Competitive athletics, by their nature, are physically demanding – this can be particularly so with young athletes whose bodies are still developing. Different sports impose different stresses on the body. In baseball, some of the most common stresses can be tied directly to arm overuse, with the highest prevalence of overuse injuries (shoulder and elbow) tied to pitching.
In recent years, with the rise in baseball specialization at earlier ages and a booming “AAU” or “travel ball” industry providing athletes with year-round and multiple playing opportunities, the problem of athletes pitching too much and too often is nearing epidemic status. “Kids are starting sports at younger ages, they are playing on travel teams and school teams at the same time, and are playing baseball year-round,” said Dr. Marc Richard, a hand and upper-extremity specialist. “There’s no longer an off-season. Studies show the number of innings pitched and the number of pitches per outing are directly related to the increased prevalence of throwing injuries.”
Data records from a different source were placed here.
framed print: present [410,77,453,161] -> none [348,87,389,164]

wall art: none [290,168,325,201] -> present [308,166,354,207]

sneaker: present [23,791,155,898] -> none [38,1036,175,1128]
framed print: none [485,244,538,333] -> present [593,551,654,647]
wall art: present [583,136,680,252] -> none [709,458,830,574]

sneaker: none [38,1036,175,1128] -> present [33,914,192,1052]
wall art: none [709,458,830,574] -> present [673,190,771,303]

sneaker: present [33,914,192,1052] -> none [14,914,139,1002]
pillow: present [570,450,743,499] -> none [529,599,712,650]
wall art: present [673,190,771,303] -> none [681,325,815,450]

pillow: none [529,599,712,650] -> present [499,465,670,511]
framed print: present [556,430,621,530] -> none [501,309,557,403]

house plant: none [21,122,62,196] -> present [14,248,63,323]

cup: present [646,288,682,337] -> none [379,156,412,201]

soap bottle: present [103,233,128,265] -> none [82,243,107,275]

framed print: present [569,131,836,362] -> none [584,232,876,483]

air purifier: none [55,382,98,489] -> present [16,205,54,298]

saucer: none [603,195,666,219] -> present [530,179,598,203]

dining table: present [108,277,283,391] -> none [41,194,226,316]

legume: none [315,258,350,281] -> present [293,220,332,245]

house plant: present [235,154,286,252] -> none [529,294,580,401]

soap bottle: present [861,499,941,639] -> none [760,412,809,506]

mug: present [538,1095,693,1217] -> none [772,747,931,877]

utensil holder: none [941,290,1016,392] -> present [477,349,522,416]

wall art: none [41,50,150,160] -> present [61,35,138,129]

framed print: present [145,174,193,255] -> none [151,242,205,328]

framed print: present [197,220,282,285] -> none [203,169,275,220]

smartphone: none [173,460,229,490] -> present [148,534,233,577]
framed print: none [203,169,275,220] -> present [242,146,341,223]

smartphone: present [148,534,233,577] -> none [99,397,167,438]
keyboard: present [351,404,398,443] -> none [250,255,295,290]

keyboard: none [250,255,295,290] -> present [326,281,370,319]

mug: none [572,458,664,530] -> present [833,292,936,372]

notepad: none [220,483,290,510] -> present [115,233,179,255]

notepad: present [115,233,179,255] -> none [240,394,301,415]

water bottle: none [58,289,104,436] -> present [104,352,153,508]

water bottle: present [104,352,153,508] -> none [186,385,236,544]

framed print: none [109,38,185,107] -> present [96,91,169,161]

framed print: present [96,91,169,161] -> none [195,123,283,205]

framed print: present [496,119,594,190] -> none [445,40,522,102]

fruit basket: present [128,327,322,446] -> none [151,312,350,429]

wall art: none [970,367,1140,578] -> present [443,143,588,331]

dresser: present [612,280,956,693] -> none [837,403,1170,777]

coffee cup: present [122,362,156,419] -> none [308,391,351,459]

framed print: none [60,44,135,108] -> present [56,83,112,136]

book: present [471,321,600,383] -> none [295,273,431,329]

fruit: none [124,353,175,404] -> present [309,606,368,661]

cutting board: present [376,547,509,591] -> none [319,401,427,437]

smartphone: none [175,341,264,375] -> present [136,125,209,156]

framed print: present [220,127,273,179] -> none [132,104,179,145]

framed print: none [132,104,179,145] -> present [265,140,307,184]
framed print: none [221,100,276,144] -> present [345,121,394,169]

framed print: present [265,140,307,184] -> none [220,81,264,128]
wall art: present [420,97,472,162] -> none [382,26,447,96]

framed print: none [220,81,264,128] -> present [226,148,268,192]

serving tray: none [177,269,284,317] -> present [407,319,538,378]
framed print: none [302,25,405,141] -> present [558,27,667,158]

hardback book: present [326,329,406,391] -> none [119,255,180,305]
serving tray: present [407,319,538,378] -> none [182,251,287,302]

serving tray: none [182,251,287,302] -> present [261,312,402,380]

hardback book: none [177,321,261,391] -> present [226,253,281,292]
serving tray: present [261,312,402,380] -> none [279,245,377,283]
Over the years, baseball governing bodies have become increasingly aware of the impact of excessive pitch loads, and have imposed pitch limits on teams they govern to help reduce the risk of overuse injuries. If consistently and conscientiously followed, limits on pitch loads are effective. But, if pitch limits are not enforced or are not universally applicable across each team on which a player may pitch, players remain at risk. Such risk stems from ineffective communication between coaches or, in some cases, conscious disregard by one coach of a player’s pitching activity on another team. Relying on the player to recognize his or her own pitch limits is unwise as most competitive athletes will choose to have the ball in their hands if given the opportunity. Parents can be similarly ineffective checks on excessive pitch loads, either through lack of awareness of their athlete’s pitch load/limit or through willful ignorance and a desire to see their athlete get as many pitching opportunities as possible.
ChangeUp is designed to provide an easy-to-use tool to accurately and completely track a particular athlete’s pitch load across an unlimited number of teams and seasons. With its simple interface, ChangeUp allows real-time, in-game tracking of pitches thrown and allows the coach to also monitor the athlete’s availability for upcoming contests as particular pitch thresholds are reached, while also factoring in powerful analytics to identify trends regarding durability and effectiveness. Further, by tracking pitch loads across multiple teams, ChangeUp removes any uncertainty about an athlete’s total pitching activity and allows coaches coordinate or, at least, to honestly and fully assess the athlete’s current availability to pitch.